▶ Web document revisions:
+--

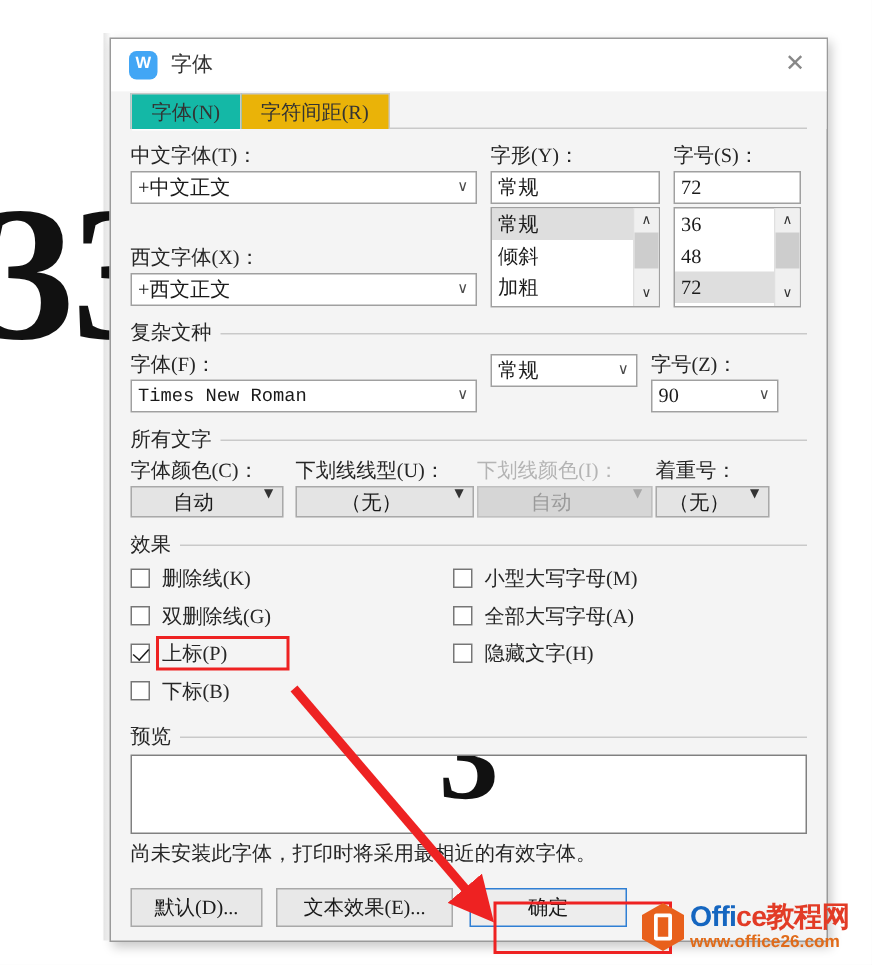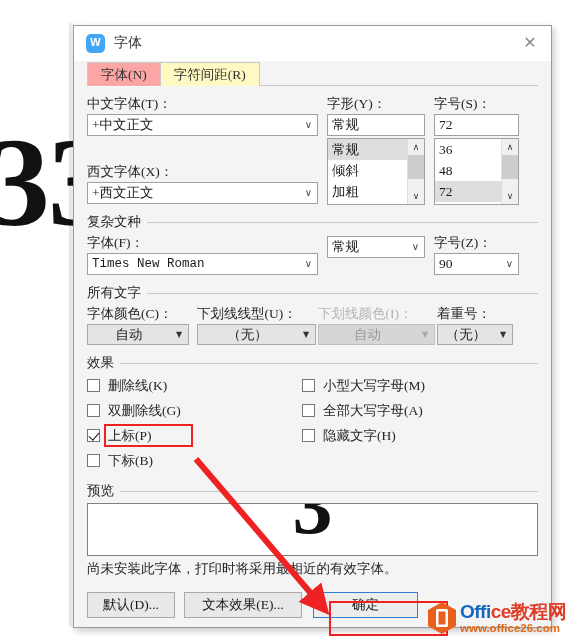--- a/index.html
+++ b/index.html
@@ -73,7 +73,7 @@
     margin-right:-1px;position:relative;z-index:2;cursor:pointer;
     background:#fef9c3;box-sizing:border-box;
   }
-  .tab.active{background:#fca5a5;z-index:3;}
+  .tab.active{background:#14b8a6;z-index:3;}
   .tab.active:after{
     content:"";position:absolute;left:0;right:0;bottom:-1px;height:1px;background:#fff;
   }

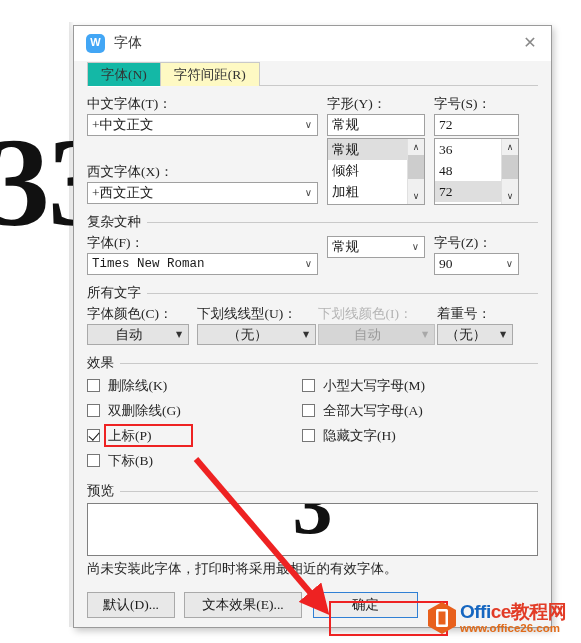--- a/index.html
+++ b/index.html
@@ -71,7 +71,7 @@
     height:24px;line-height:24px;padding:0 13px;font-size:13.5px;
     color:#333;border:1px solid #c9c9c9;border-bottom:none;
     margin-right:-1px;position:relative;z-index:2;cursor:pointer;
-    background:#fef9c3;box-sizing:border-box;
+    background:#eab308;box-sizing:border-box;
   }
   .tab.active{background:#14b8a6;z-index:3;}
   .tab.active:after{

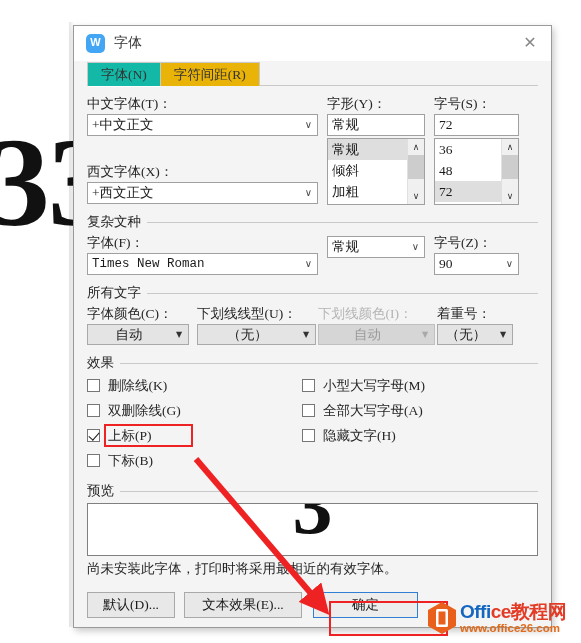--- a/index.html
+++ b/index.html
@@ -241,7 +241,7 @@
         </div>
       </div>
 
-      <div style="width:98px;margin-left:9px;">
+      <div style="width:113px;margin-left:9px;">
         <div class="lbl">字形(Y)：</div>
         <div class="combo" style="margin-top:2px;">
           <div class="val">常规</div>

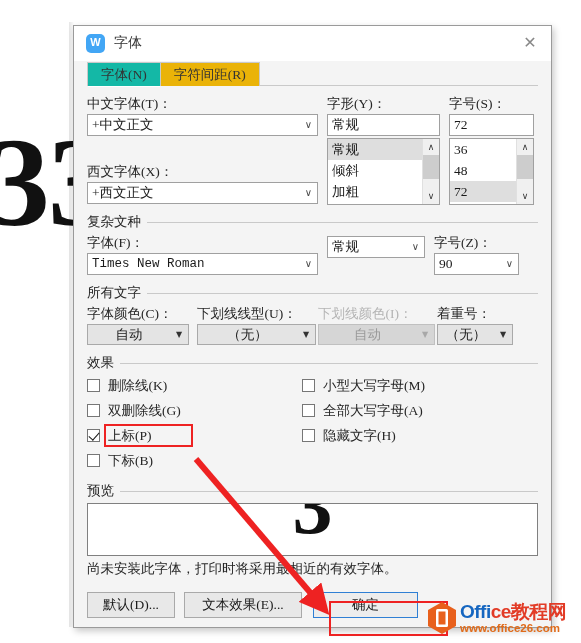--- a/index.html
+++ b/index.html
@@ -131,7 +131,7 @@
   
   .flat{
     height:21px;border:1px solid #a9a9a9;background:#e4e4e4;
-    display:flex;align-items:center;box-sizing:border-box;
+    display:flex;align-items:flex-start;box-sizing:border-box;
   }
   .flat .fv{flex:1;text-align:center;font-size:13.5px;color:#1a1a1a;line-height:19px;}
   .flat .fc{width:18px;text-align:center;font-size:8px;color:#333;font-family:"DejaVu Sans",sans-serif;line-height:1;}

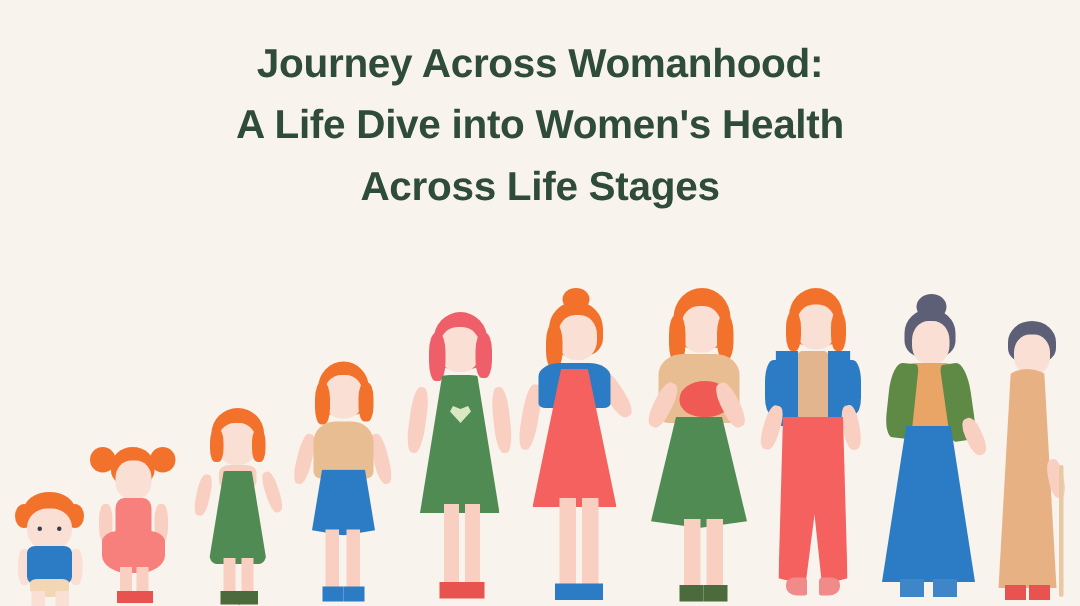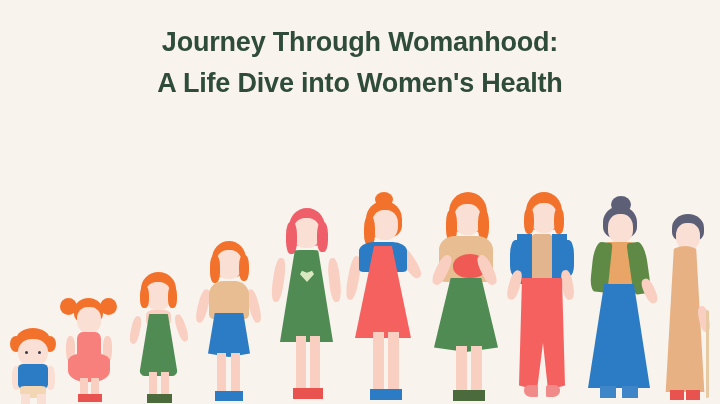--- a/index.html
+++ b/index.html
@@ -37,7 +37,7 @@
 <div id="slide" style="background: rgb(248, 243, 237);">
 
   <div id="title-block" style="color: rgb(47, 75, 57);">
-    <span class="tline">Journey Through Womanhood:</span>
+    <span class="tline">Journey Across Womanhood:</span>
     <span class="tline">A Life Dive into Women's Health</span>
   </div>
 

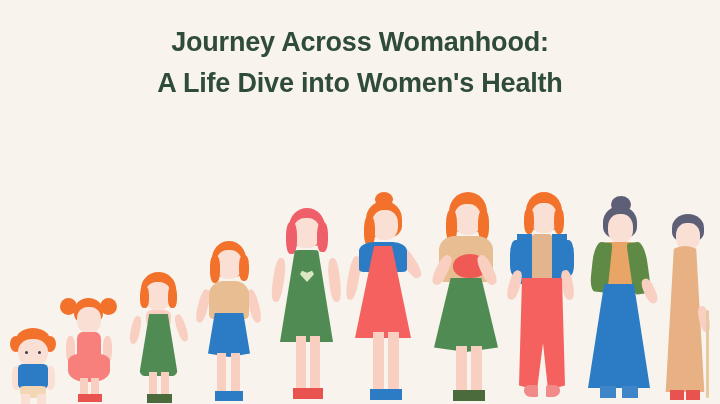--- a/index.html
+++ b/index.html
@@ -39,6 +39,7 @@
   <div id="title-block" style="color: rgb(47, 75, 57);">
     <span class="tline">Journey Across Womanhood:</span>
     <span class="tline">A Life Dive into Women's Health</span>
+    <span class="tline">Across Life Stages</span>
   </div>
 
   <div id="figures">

+--

▶ PROBLEM:
Pictures are to be dropped; the lines from the start of the entries above through the line with "-71,7 +71,7 @@" are to be given again verbatim.

▶ EXERCISE RESULT:
--- a/index.html
+++ b/index.html
@@ -73,7 +73,7 @@
     margin-right:-1px;position:relative;z-index:2;cursor:pointer;
     background:#fef9c3;box-sizing:border-box;
   }
-  .tab.active{background:#fca5a5;z-index:3;}
+  .tab.active{background:#14b8a6;z-index:3;}
   .tab.active:after{
     content:"";position:absolute;left:0;right:0;bottom:-1px;height:1px;background:#fff;
   }

--- a/index.html
+++ b/index.html
@@ -71,7 +71,7 @@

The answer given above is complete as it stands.